Hoxton spots micro-niche
A new VC attempting to bring Silicon Valley’s “microcap” investment model to the European technology scene has celebrated a first close at $40 million.
London-based Hoxton Ventures aims to be the first institutional investor in Europe’s next billion-dollar technology company, by investing about $1.5 million per deal.
Hoxton’s co-founder, Rob Kniaz, previously at London-based Fidelity Growth Partners (formerly known as Fidelity Ventures) and Google, said European startups are poorly served in the gap between angel funding and mid-stage venture.
“During the downturn we saw lots of the classic VC guys who were early stage actually move much later stage, plus lots of [venture] shops shut down or moved out of the market,” he told VCJ.
Hoxton will invest across Europe with an initial focus on London, Berlin and Stockholm. The firm had completed two deals by December and is marketing to Google executives and Silicon Valley VC managers for a planned final close of about $50 million.
The firm’s other founder is Hussein Kanji, named as one of the top 10 up-and-coming young venture capitalists by VCJ in 2010.
Atomico fund mushrooms
Europe’s venture market has a new heavyweight contender following a $476 million final close by London-based Atomico, the VC set up by Skype co-founder Niklas Zennstrom in 2006.
Atomico III is three times the size of its predecessor, and will continue its strategy of investing mostly outside Silicon Valley in technology businesses with the potential to disrupt large industries.
“Our international expansion team helps our portfolio companies to scale across Europe and into large emerging markets like China, Japan, Brazil, Turkey and now Korea, where we have experienced people on the ground,” the firm said in a statement.
Atomico’s existing portfolio is concentrated in Europe but also spans the United States, Asia and South America. Notable investments include “Angry Birds” creator Rovio and online design store Fab.
Sberbank aims to cash in on fintech fund
Russian lender Sberbank has established a $100 million global venture capital fund to latch on to the latest developments in financial technology.
With offices in London, Moscow and Canada, SBT Venture Capital will pursue direct investments in Europe, Russia and North America, as well as in other regions on an opportunistic basis.
Although one aim of the fund is to connect Sberbank to new technologies, especially in the fields of mobile payments and big data, generating returns is its main priority.
“As a VC, you need to have a stake in both types of fintech startup – the ones that compete against the banks and the ones that intermediate with them – but the ones with the most potential will use banks as a multiplier to scale,” Matteo Rizzi, a partner at SBT Venture, told VCJ.
The fund will invest $2 million to $8 million per deal, and aims to build a portfolio of about 30 companies.

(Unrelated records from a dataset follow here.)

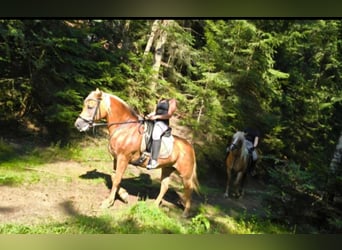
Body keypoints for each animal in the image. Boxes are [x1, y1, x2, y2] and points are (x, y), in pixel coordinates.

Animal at [73, 88, 199, 217]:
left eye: (90, 106)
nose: (78, 125)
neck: (124, 128)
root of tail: (189, 146)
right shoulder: (116, 158)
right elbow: (114, 176)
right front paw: (123, 195)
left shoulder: (123, 158)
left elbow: (117, 179)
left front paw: (108, 202)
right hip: (167, 168)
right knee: (164, 186)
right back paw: (154, 206)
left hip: (185, 175)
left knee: (189, 189)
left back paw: (185, 213)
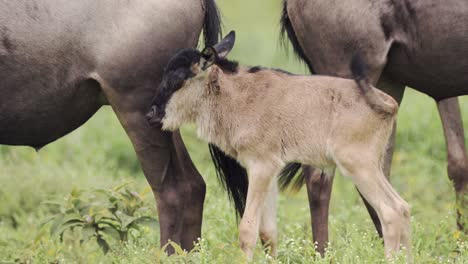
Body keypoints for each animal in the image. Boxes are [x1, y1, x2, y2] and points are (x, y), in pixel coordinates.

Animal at [145, 32, 410, 260]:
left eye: (177, 80)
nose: (151, 114)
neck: (236, 95)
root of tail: (386, 102)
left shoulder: (260, 167)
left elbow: (247, 229)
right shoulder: (270, 170)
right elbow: (268, 232)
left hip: (357, 166)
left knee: (390, 212)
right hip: (372, 166)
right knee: (403, 208)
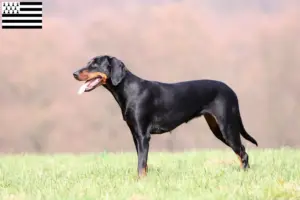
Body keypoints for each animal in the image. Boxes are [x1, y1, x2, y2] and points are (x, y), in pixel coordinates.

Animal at [73, 55, 258, 178]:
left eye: (94, 64)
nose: (74, 73)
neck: (128, 89)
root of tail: (231, 91)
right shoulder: (135, 134)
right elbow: (142, 161)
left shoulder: (143, 135)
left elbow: (141, 163)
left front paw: (140, 182)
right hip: (217, 128)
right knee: (241, 152)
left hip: (227, 126)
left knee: (243, 152)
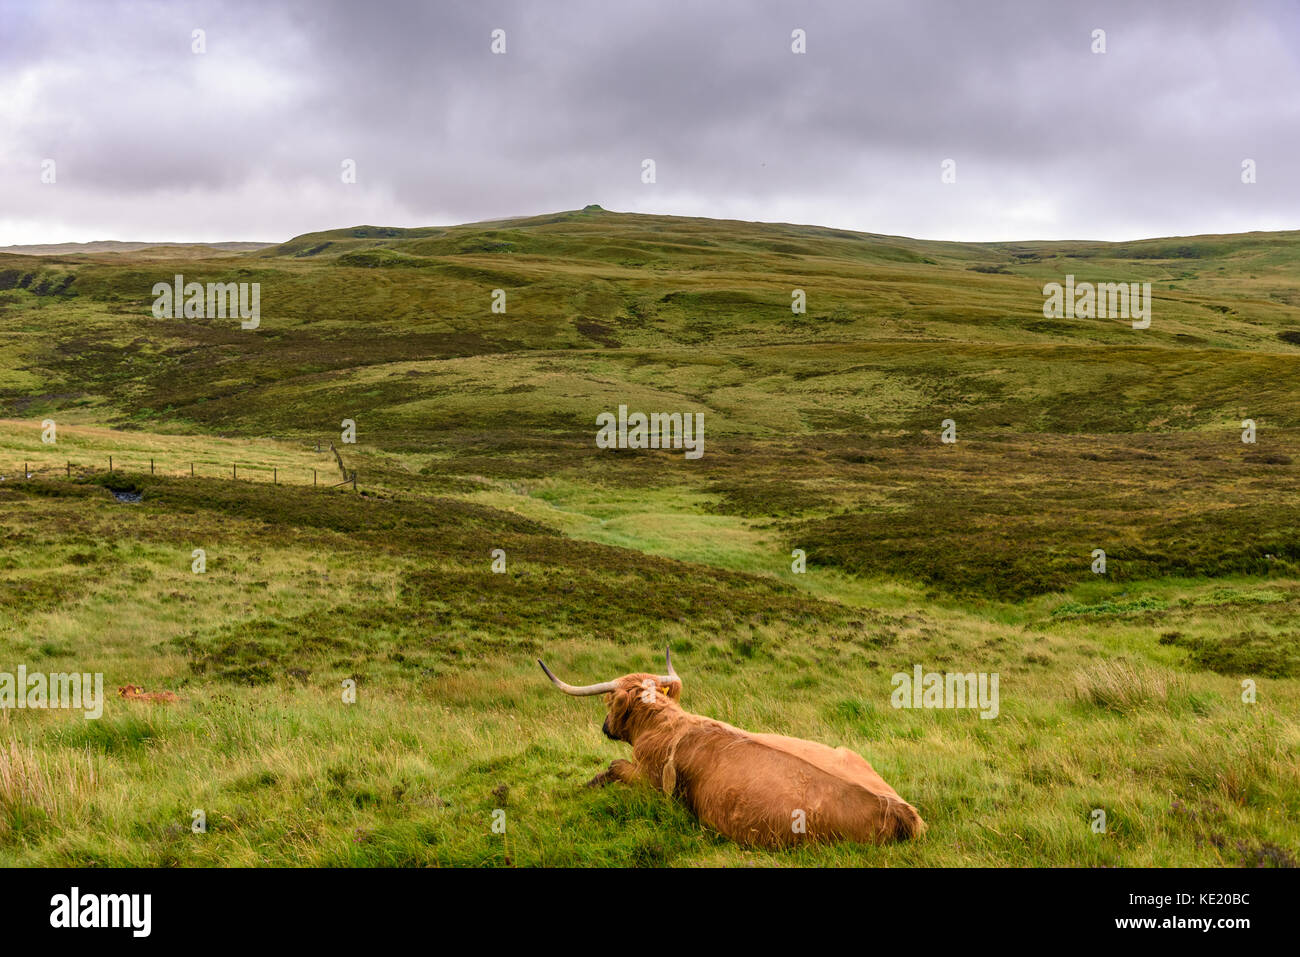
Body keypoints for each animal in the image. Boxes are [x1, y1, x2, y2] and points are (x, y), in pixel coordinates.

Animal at [538, 649, 925, 848]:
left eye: (608, 703)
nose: (605, 726)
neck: (665, 725)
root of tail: (899, 809)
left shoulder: (651, 784)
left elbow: (614, 766)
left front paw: (583, 786)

Three deals had been completed by December and Rizzi predicted another three before 2014.
While Sberbank is the sole LP at present, it plans to attract other investors over the next three years, possibly taking the fund up to $700 million.
Gilde glides to third fund
Utrecht, Netherlands-based Gilde Healthcare has confirmed its transition from venture to growth capital with the final closing of its third flagship fund at €145 million ($197 million).
The firm started life as a venture capital investor, but moved towards later-stage funding with its 2007-vintage, €150 million sophomore fund.
Its latest life sciences fund will target European companies seeking to expand into the United States, as well as businesses looking to move in the opposite direction, with about two-thirds of the fund to be invested in Europe and the rest in the U.S. market.
Gilde Healthcare III will invest up to €15 million per company, mostly in products that have passed testing and are ready for sale in three target sectors; home and digital health, medtech and diagnostics and therapeutics.
The fund will back about 12 companies and had completed four deals by December.
Public sources, such as the European Investment Fund account for about a quarter of Gilde III; other limited partners include family offices and international corporate and institutional investors.
Vitruvian confirms appetite for European growth fund
Global institutional investors have pledged £1 billion ($1.6 billion) to the second fund from London-based Vitruvian Partners, although no cash has yet been returned from the firm’s 2008 debut vehicle.
The mid-market and growth capital fund targeting Northern Europe, and the United Kingdom in particular, closed at its cap following commitments from Europe, the United States, the Middle East and Australasia.
The firm’s first fund totalled €925 million and split its deal volume equally between growth capital, growth buyout and mid-market investments.
Vitruvian Investment Partnership II will invest £25 million to £125 million, typically in relatively young, high-growth and technology-oriented businesses.
An example is online takeaway service Just Eat. Vitruvian joined the company’s venture backers – including Index Ventures and Greylock Partners – in 2012, leading a $64 million Series C round.